Kavan Choksi sheds light on the United States debt ceiling

Approaching the debt ceiling ideally elicits calls by lawmakers to lower the government spending. One must also understand that lifting the debt limit does not actually authorize any new spending. Rather, it just allows the United States government to spend more funds on programs that have been authorized by Congress already.

The United States hit its debt limit on January 19th, and prompted the Treasury Department to use certain accounting maneuvers, also known as extraordinary measures, in order to continue paying the government’s obligations and avoid a default. Such measures curb certain government investments on a temporary basis so that important bills can continue to be paid. The national debt crossed $31 trillion for the very first time last year. The borrowing cap is set at $31.381 trillion.

As per the Constitution, the Congress should authorize government borrowing. The debt limit was instituted sometime in the early 20th century, so that the Treasury would not have to ask Congress for permission every time it had to issue debt to pay bills. Congress passed the Second Liberty Bond Act of 1917 way back during World War I, in order to provide the treasury with greater flexibility to manage federal finances and issue debt.
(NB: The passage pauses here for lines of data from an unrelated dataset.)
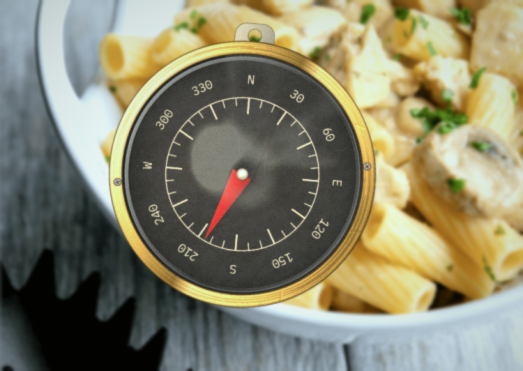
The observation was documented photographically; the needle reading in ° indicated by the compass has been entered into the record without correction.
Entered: 205 °
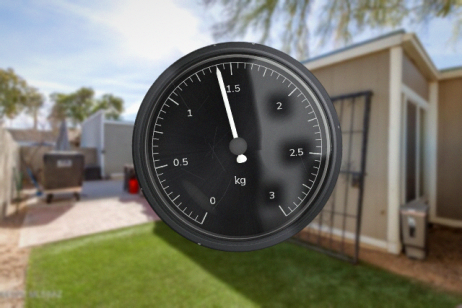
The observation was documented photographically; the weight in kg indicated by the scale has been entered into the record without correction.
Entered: 1.4 kg
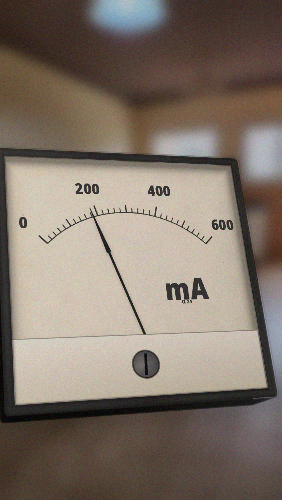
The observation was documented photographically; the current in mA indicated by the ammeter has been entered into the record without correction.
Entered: 180 mA
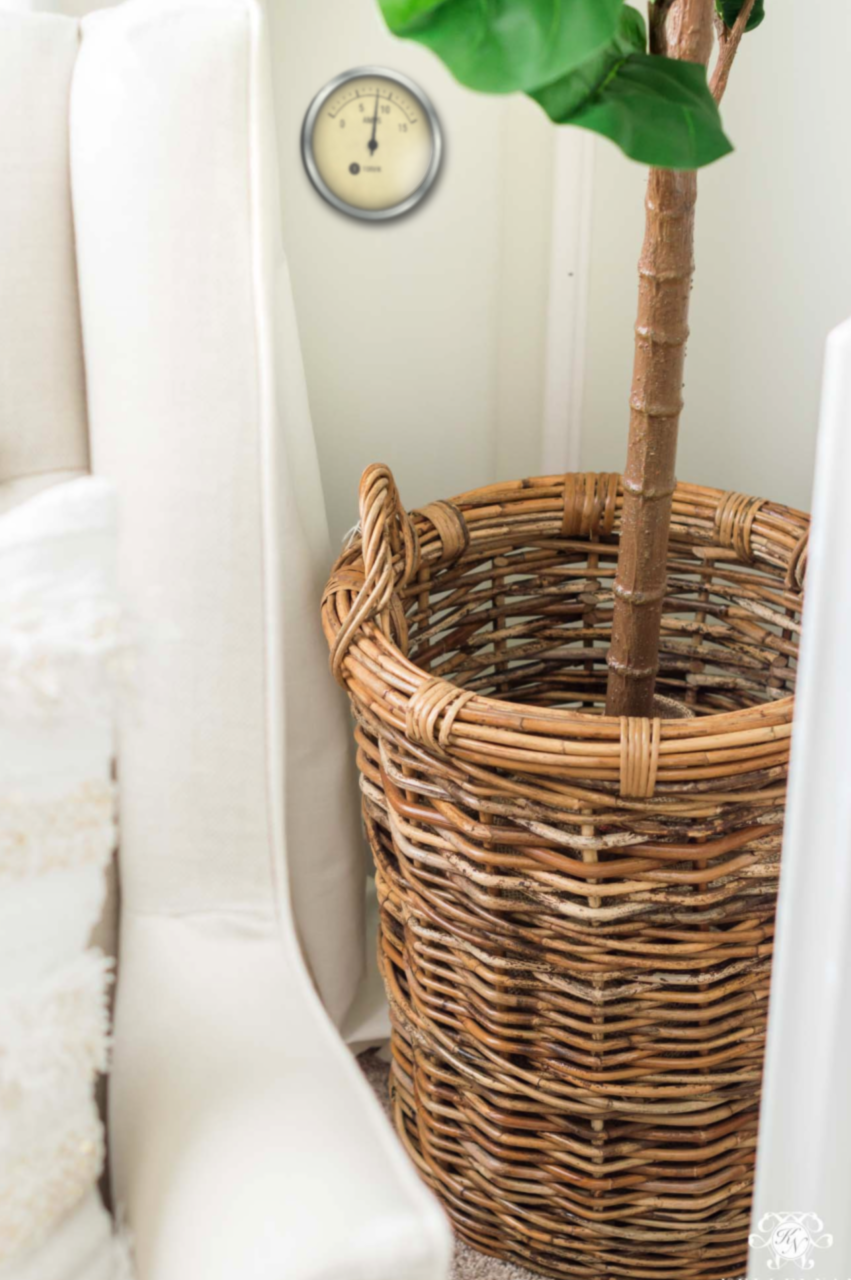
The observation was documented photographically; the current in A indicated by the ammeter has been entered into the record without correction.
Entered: 8 A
The debt limit slowly began to take its current shape in 1939, when the Congress consolidated varying limits that had been set on diverse types of bonds into a single borrowing cap. At that time, the limit was set to $45 billion. Over the decades, this limit has been revised several times. The key aim of creating the debt ceiling or limit was to help the government run more smoothly.

As per Kavan Choksi, in case the debt ceiling of the United States is raised, the country would be able to borrow more money. The US Federal Reserve shall issue bonds to investors who buy them in cash. As a result, a good amount of cash might get sucked out of the market. After all, in this largely uncertain market, US treasury bonds are among the safest bets. However, this may also hamper the performance of riskier assets like equities as a lot more money would be moved to US bonds. This trend is often known as a “liquidity squeeze”. Lack of cash in the market forces a cap, or a fall, in prices of risky assets like stocks. There is also an upside to the drying up of cash in the market. In case there is a liquidity squeeze immediately after the ceiling is raised, the Fed could stop quantitative tightening (QT).